• _DIRECTIONS_
The answer must be the full listing, word for word, with no pictures in it.

• _INFORMATION_
=======

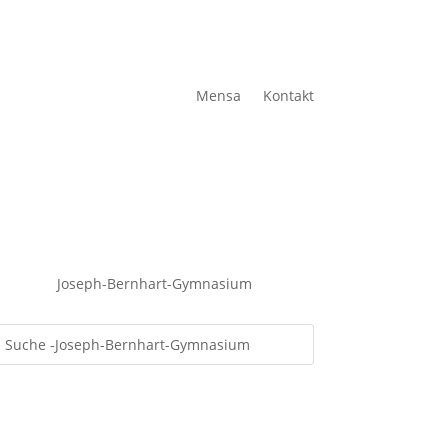
Mensa
Kontakt
Joseph-Bernhart-Gymnasium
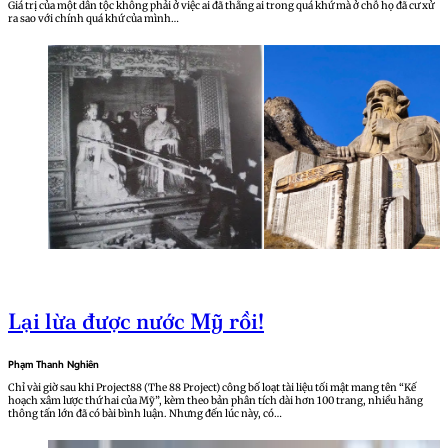
Giá trị của một dân tộc không phải ở việc ai đã thắng ai trong quá khứ mà ở chỗ họ đã cư xử
ra sao với chính quá khứ của mình…
Lại lừa được nước Mỹ rồi!
Phạm Thanh Nghiên
Chỉ vài giờ sau khi Project88 (The 88 Project) công bố loạt tài liệu tối mật mang tên “Kế
hoạch xâm lược thứ hai của Mỹ”, kèm theo bản phân tích dài hơn 100 trang, nhiều hãng
thông tấn lớn đã có bài bình luận. Nhưng đến lúc này, có…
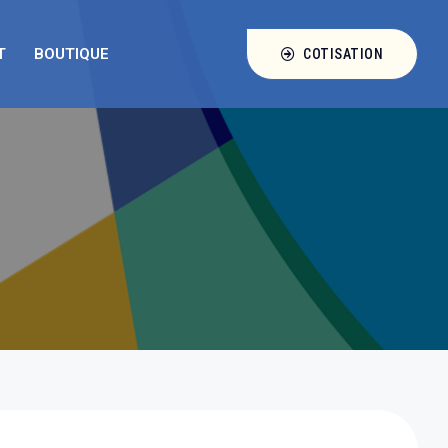
T
BOUTIQUE
COTISATION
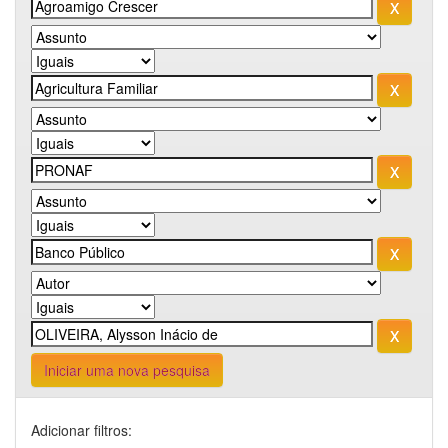
Iniciar uma nova pesquisa
Adicionar filtros:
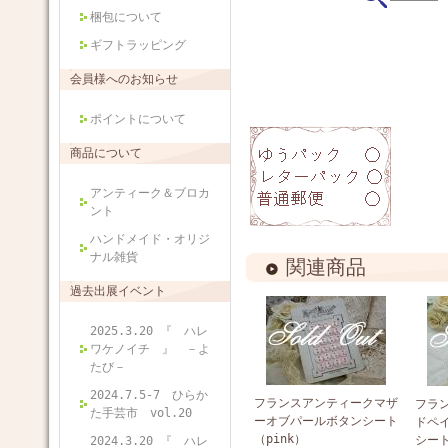
梱包について
ギフトラッピング
会員様へのお知らせ
ポイントについて
商品について
アンティーク＆ブロカ
ント
ハンドメイド・オリジ
ナル雑貨
関連商品
過去出展イベント
2025.3.20 『 ハレ
ワケノイチ 』 －よ
たび－
2024.7.5-7 ひらか
フランスアンティークマザ
フラ
た手芸市 vol.20
ーオブパールボタンシート
ドペ
（pink）
シー
2024.3.20 『 ハレ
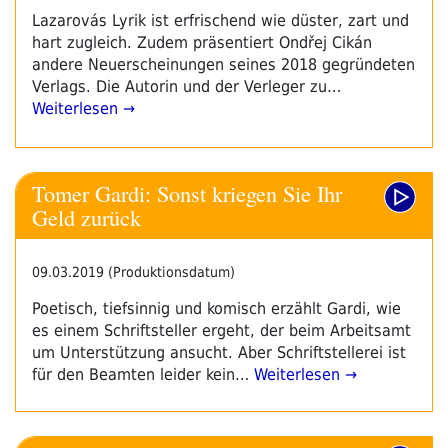
Lazarovás Lyrik ist erfrischend wie düster, zart und
hart zugleich. Zudem präsentiert Ondřej Cikán
andere Neuerscheinungen seines 2018 gegründeten
Verlags. Die Autorin und der Verleger zu…
Weiterlesen →
Tomer Gardi: Sonst kriegen Sie Ihr
Geld zurück
09.03.2019 (Produktionsdatum)
Poetisch, tiefsinnig und komisch erzählt Gardi, wie
es einem Schriftsteller ergeht, der beim Arbeitsamt
um Unterstützung ansucht. Aber Schriftstellerei ist
für den Beamten leider kein…
Weiterlesen →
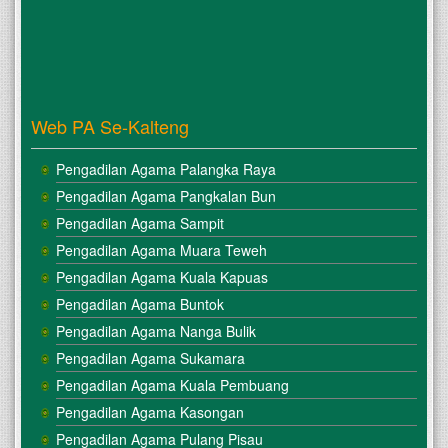
Web PA Se-Kalteng
Pengadilan Agama Palangka Raya
Pengadilan Agama Pangkalan Bun
Pengadilan Agama Sampit
Pengadilan Agama Muara Teweh
Pengadilan Agama Kuala Kapuas
Pengadilan Agama Buntok
Pengadilan Agama Nanga Bulik
Pengadilan Agama Sukamara
Pengadilan Agama Kuala Pembuang
Pengadilan Agama Kasongan
Pengadilan Agama Pulang Pisau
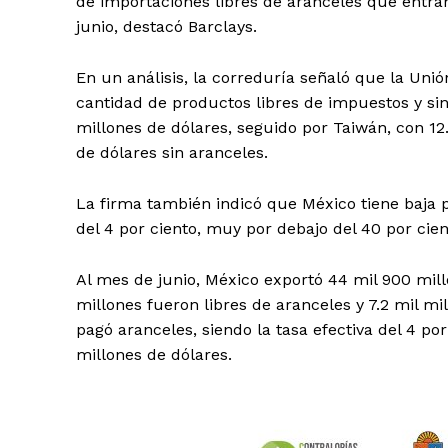
de importaciones libres de aranceles que entran
junio, destacó Barclays.
En un análisis, la correduría señaló que la Un
cantidad de productos libres de impuestos y si
millones de dólares, seguido por Taiwán, con 12.
de dólares sin aranceles.
La firma también indicó que México tiene baja p
del 4 por ciento, muy por debajo del 40 por cien
Al mes de junio, México exportó 44 mil 900 mill
millones fueron libres de aranceles y 7.2 mil mil
pagó aranceles, siendo la tasa efectiva del 4 po
millones de dólares.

=======

• _ANSWER SECTION_
Mensa
Kontakt
Joseph-Bernhart-Gymnasium
Giá trị của một dân tộc không phải ở việc ai đã thắng ai trong quá khứ mà ở chỗ họ đã cư xử
ra sao với chính quá khứ của mình…
Lại lừa được nước Mỹ rồi!
Phạm Thanh Nghiên
Chỉ vài giờ sau khi Project88 (The 88 Project) công bố loạt tài liệu tối mật mang tên “Kế
hoạch xâm lược thứ hai của Mỹ”, kèm theo bản phân tích dài hơn 100 trang, nhiều hãng
thông tấn lớn đã có bài bình luận. Nhưng đến lúc này, có…
T
BOUTIQUE
COTISATION
Iniciar uma nova pesquisa
Adicionar filtros:
梱包について
ギフトラッピング
会員様へのお知らせ
ポイントについて
商品について
アンティーク＆ブロカ
ント
ハンドメイド・オリジ
ナル雑貨
関連商品
過去出展イベント
2025.3.20 『 ハレ
ワケノイチ 』 －よ
たび－
2024.7.5-7 ひらか
フランスアンティークマザ
フラ
た手芸市 vol.20
ーオブパールボタンシート
ドペ
（pink）
シー
2024.3.20 『 ハレ
Lazarovás Lyrik ist erfrischend wie düster, zart und
hart zugleich. Zudem präsentiert Ondřej Cikán
andere Neuerscheinungen seines 2018 gegründeten
Verlags. Die Autorin und der Verleger zu…
Weiterlesen →
Tomer Gardi: Sonst kriegen Sie Ihr
Geld zurück
09.03.2019 (Produktionsdatum)
Poetisch, tiefsinnig und komisch erzählt Gardi, wie
es einem Schriftsteller ergeht, der beim Arbeitsamt
um Unterstützung ansucht. Aber Schriftstellerei ist
für den Beamten leider kein…
Weiterlesen →
Web PA Se-Kalteng
Pengadilan Agama Palangka Raya
Pengadilan Agama Pangkalan Bun
Pengadilan Agama Sampit
Pengadilan Agama Muara Teweh
Pengadilan Agama Kuala Kapuas
Pengadilan Agama Buntok
Pengadilan Agama Nanga Bulik
Pengadilan Agama Sukamara
Pengadilan Agama Kuala Pembuang
Pengadilan Agama Kasongan
Pengadilan Agama Pulang Pisau
de importaciones libres de aranceles que entran
junio, destacó Barclays.
En un análisis, la correduría señaló que la Un
cantidad de productos libres de impuestos y si
millones de dólares, seguido por Taiwán, con 12.
de dólares sin aranceles.
La firma también indicó que México tiene baja p
del 4 por ciento, muy por debajo del 40 por cien
Al mes de junio, México exportó 44 mil 900 mill
millones fueron libres de aranceles y 7.2 mil mil
pagó aranceles, siendo la tasa efectiva del 4 po
millones de dólares.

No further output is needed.